(Your tasks):
A: List every place where the Mary Moody text says she leads walking tours.
B: Reproduce the Mary Moody text word for word, starting at "She also appeared" and ending at "Morocco and France.".

begin Excerpted text

= Mary Moody =

Australian author

Mary Moody is an Australian author who trained as a journalist at The Australian Women's Weekly and was a long time presenter on Gardening Australia. She has written more than forty gardening books and five memoirs – Au Revoir (2001), Last Tango in Toulouse (2003), The Long Hot Summer (2005), Sweet Surrender (2010) and The Accidental Tour Guide (2019).

She also appeared as a panelist on the chat show The Catch-Up on the Nine Network in 2007.

Moody lived in the rural hamlet of Yetholme, near Bathurst from 2000 to 2016. Following the death of her husband David she moved to an extended family home in Blackheath where she holds Open Garden weekends and continues her writing. Moody also leads cultural, botanical and gourmet walking tours in the Himalayas, Mongolia, Morocco and France.

Moody has a French house in the town of Frayssinet-le-Gelat and it was her experiences there that prompted her to write her first memoir Au Revoir (2001). Moody has written four further memoirs Last Tango in Toulouse (2003), The Long Hot Summer (2005), Sweet Surrender (2010) and The Accidental Tour Guide (2019) which discuss her life, family and travels as well as Lunch with Madame Murat (2005) which she turned into a documentary film by the same name for SBS television.

end Excerpted text
begin Data excerpt

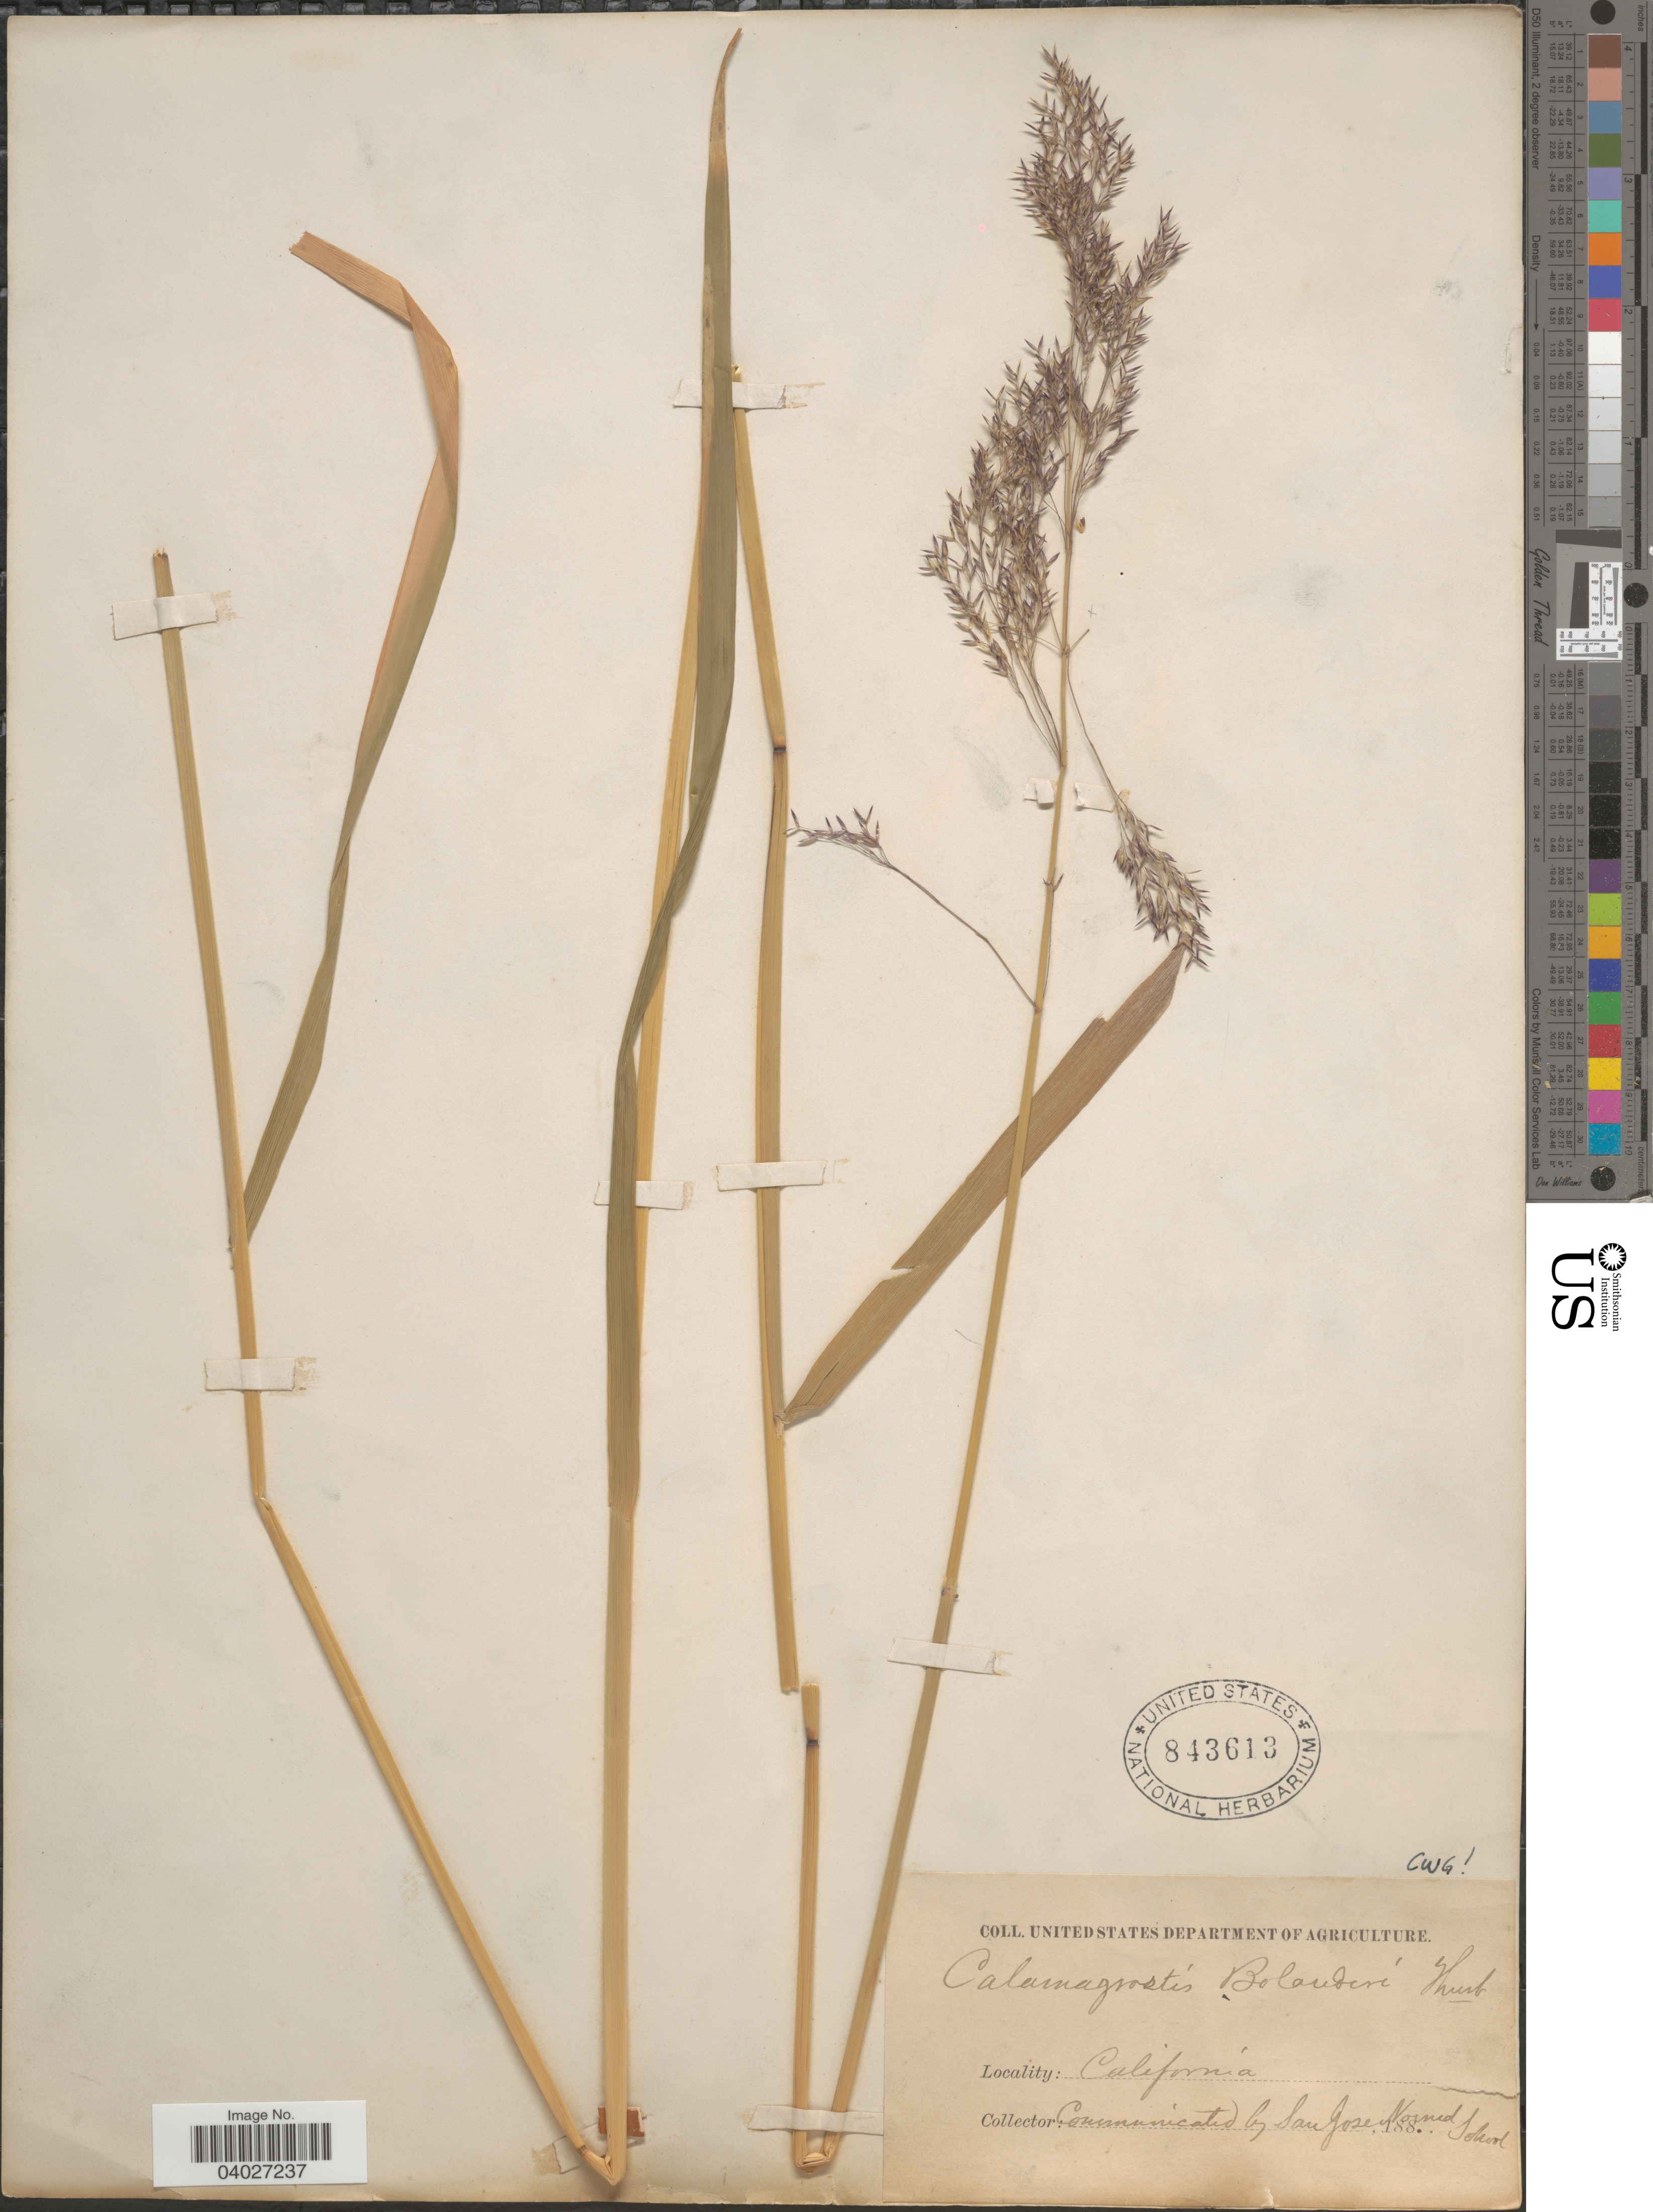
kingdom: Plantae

end Data excerpt

(Correct answers):
A: The Himalayas, Mongolia, Morocco, France

B:
She also appeared as a panelist on the chat show The Catch-Up on the Nine Network in 2007.

Moody lived in the rural hamlet of Yetholme, near Bathurst from 2000 to 2016. Following the death of her husband David she moved to an extended family home in Blackheath where she holds Open Garden weekends and continues her writing. Moody also leads cultural, botanical and gourmet walking tours in the Himalayas, Mongolia, Morocco and France.